To reiterate, I believe that Clomid is unnecessary for PCT. Nolvadex acts on the Hypothalamus (binding with estrogen receptors on it) to fool it into a positive feedback loop, inciting it to release GnRH (gonadotropin-releasing hormone) which signals the Pituitary gland to release LH and FSH. Nolvadex alone can be used for PCT following moderate and beginning cycles. The effect is immediate and cumulative. There is a ramp-up of test production over the period of PCT, and if begun at the half life end of the longest ester used, will only allow a small dip in free test as it builds up natural test production.

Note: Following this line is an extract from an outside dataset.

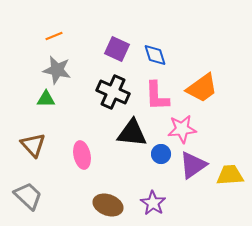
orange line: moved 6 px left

For a heavy, long cycle, I believe that HCG is necessary to begin PCT. If you have cycled with a total of a gram of AAS or more a week (includes orals), not only are you completely shut down, the drop off after the half life date is significant and catabolism sets in rapidly. Starting a higher dose of Nolvadex along with 3 high dose applications of HCG will do two things. First, I recommend 3-2000IU doses of HCG starting approximately 10 days after the last pinning of the longest ester (test E or C). Those doses are spread evenly over the following 7 days. This will rapidly elevate natural test production to a very high level, with aromatization possible. Starting Nolvadex at the same time at a dose of 40mg/day will deal with aromatization. Then reducing Nolvadex to 20mg/day for the next 2 weeks following HCG administration will kick the Hypothalamus into gear producing GnRH, thus causing the release of LH from the Pituitary and therefore maintaining the test production HCG initiated, but at a normal level.

One caveat to this protocol is that if you are particularly susceptible to gyno, you would double the doses of Nolvadex listed above.

This protocol will give you a straight slide of test levels from the high during cycle to natural test levels rather than a convex curve, where you have a rapid drop-off of strength/energy and then elevated to what natural test can maintain.

It is questionable whether or not a 4 week PCT schedule will bring you back to normal following very high, very long cycles, i.e. 20+ weeks at 1 gram/week or more and I usually recommend cruising after PCT on HRT level AAS for a period at least half as long as the last cycle. HRT levels range from 125mg/week test to 300mg/week. 150mg/week seems to be a good midrange that won't shut you down again and will keep you feeling energetic and strong.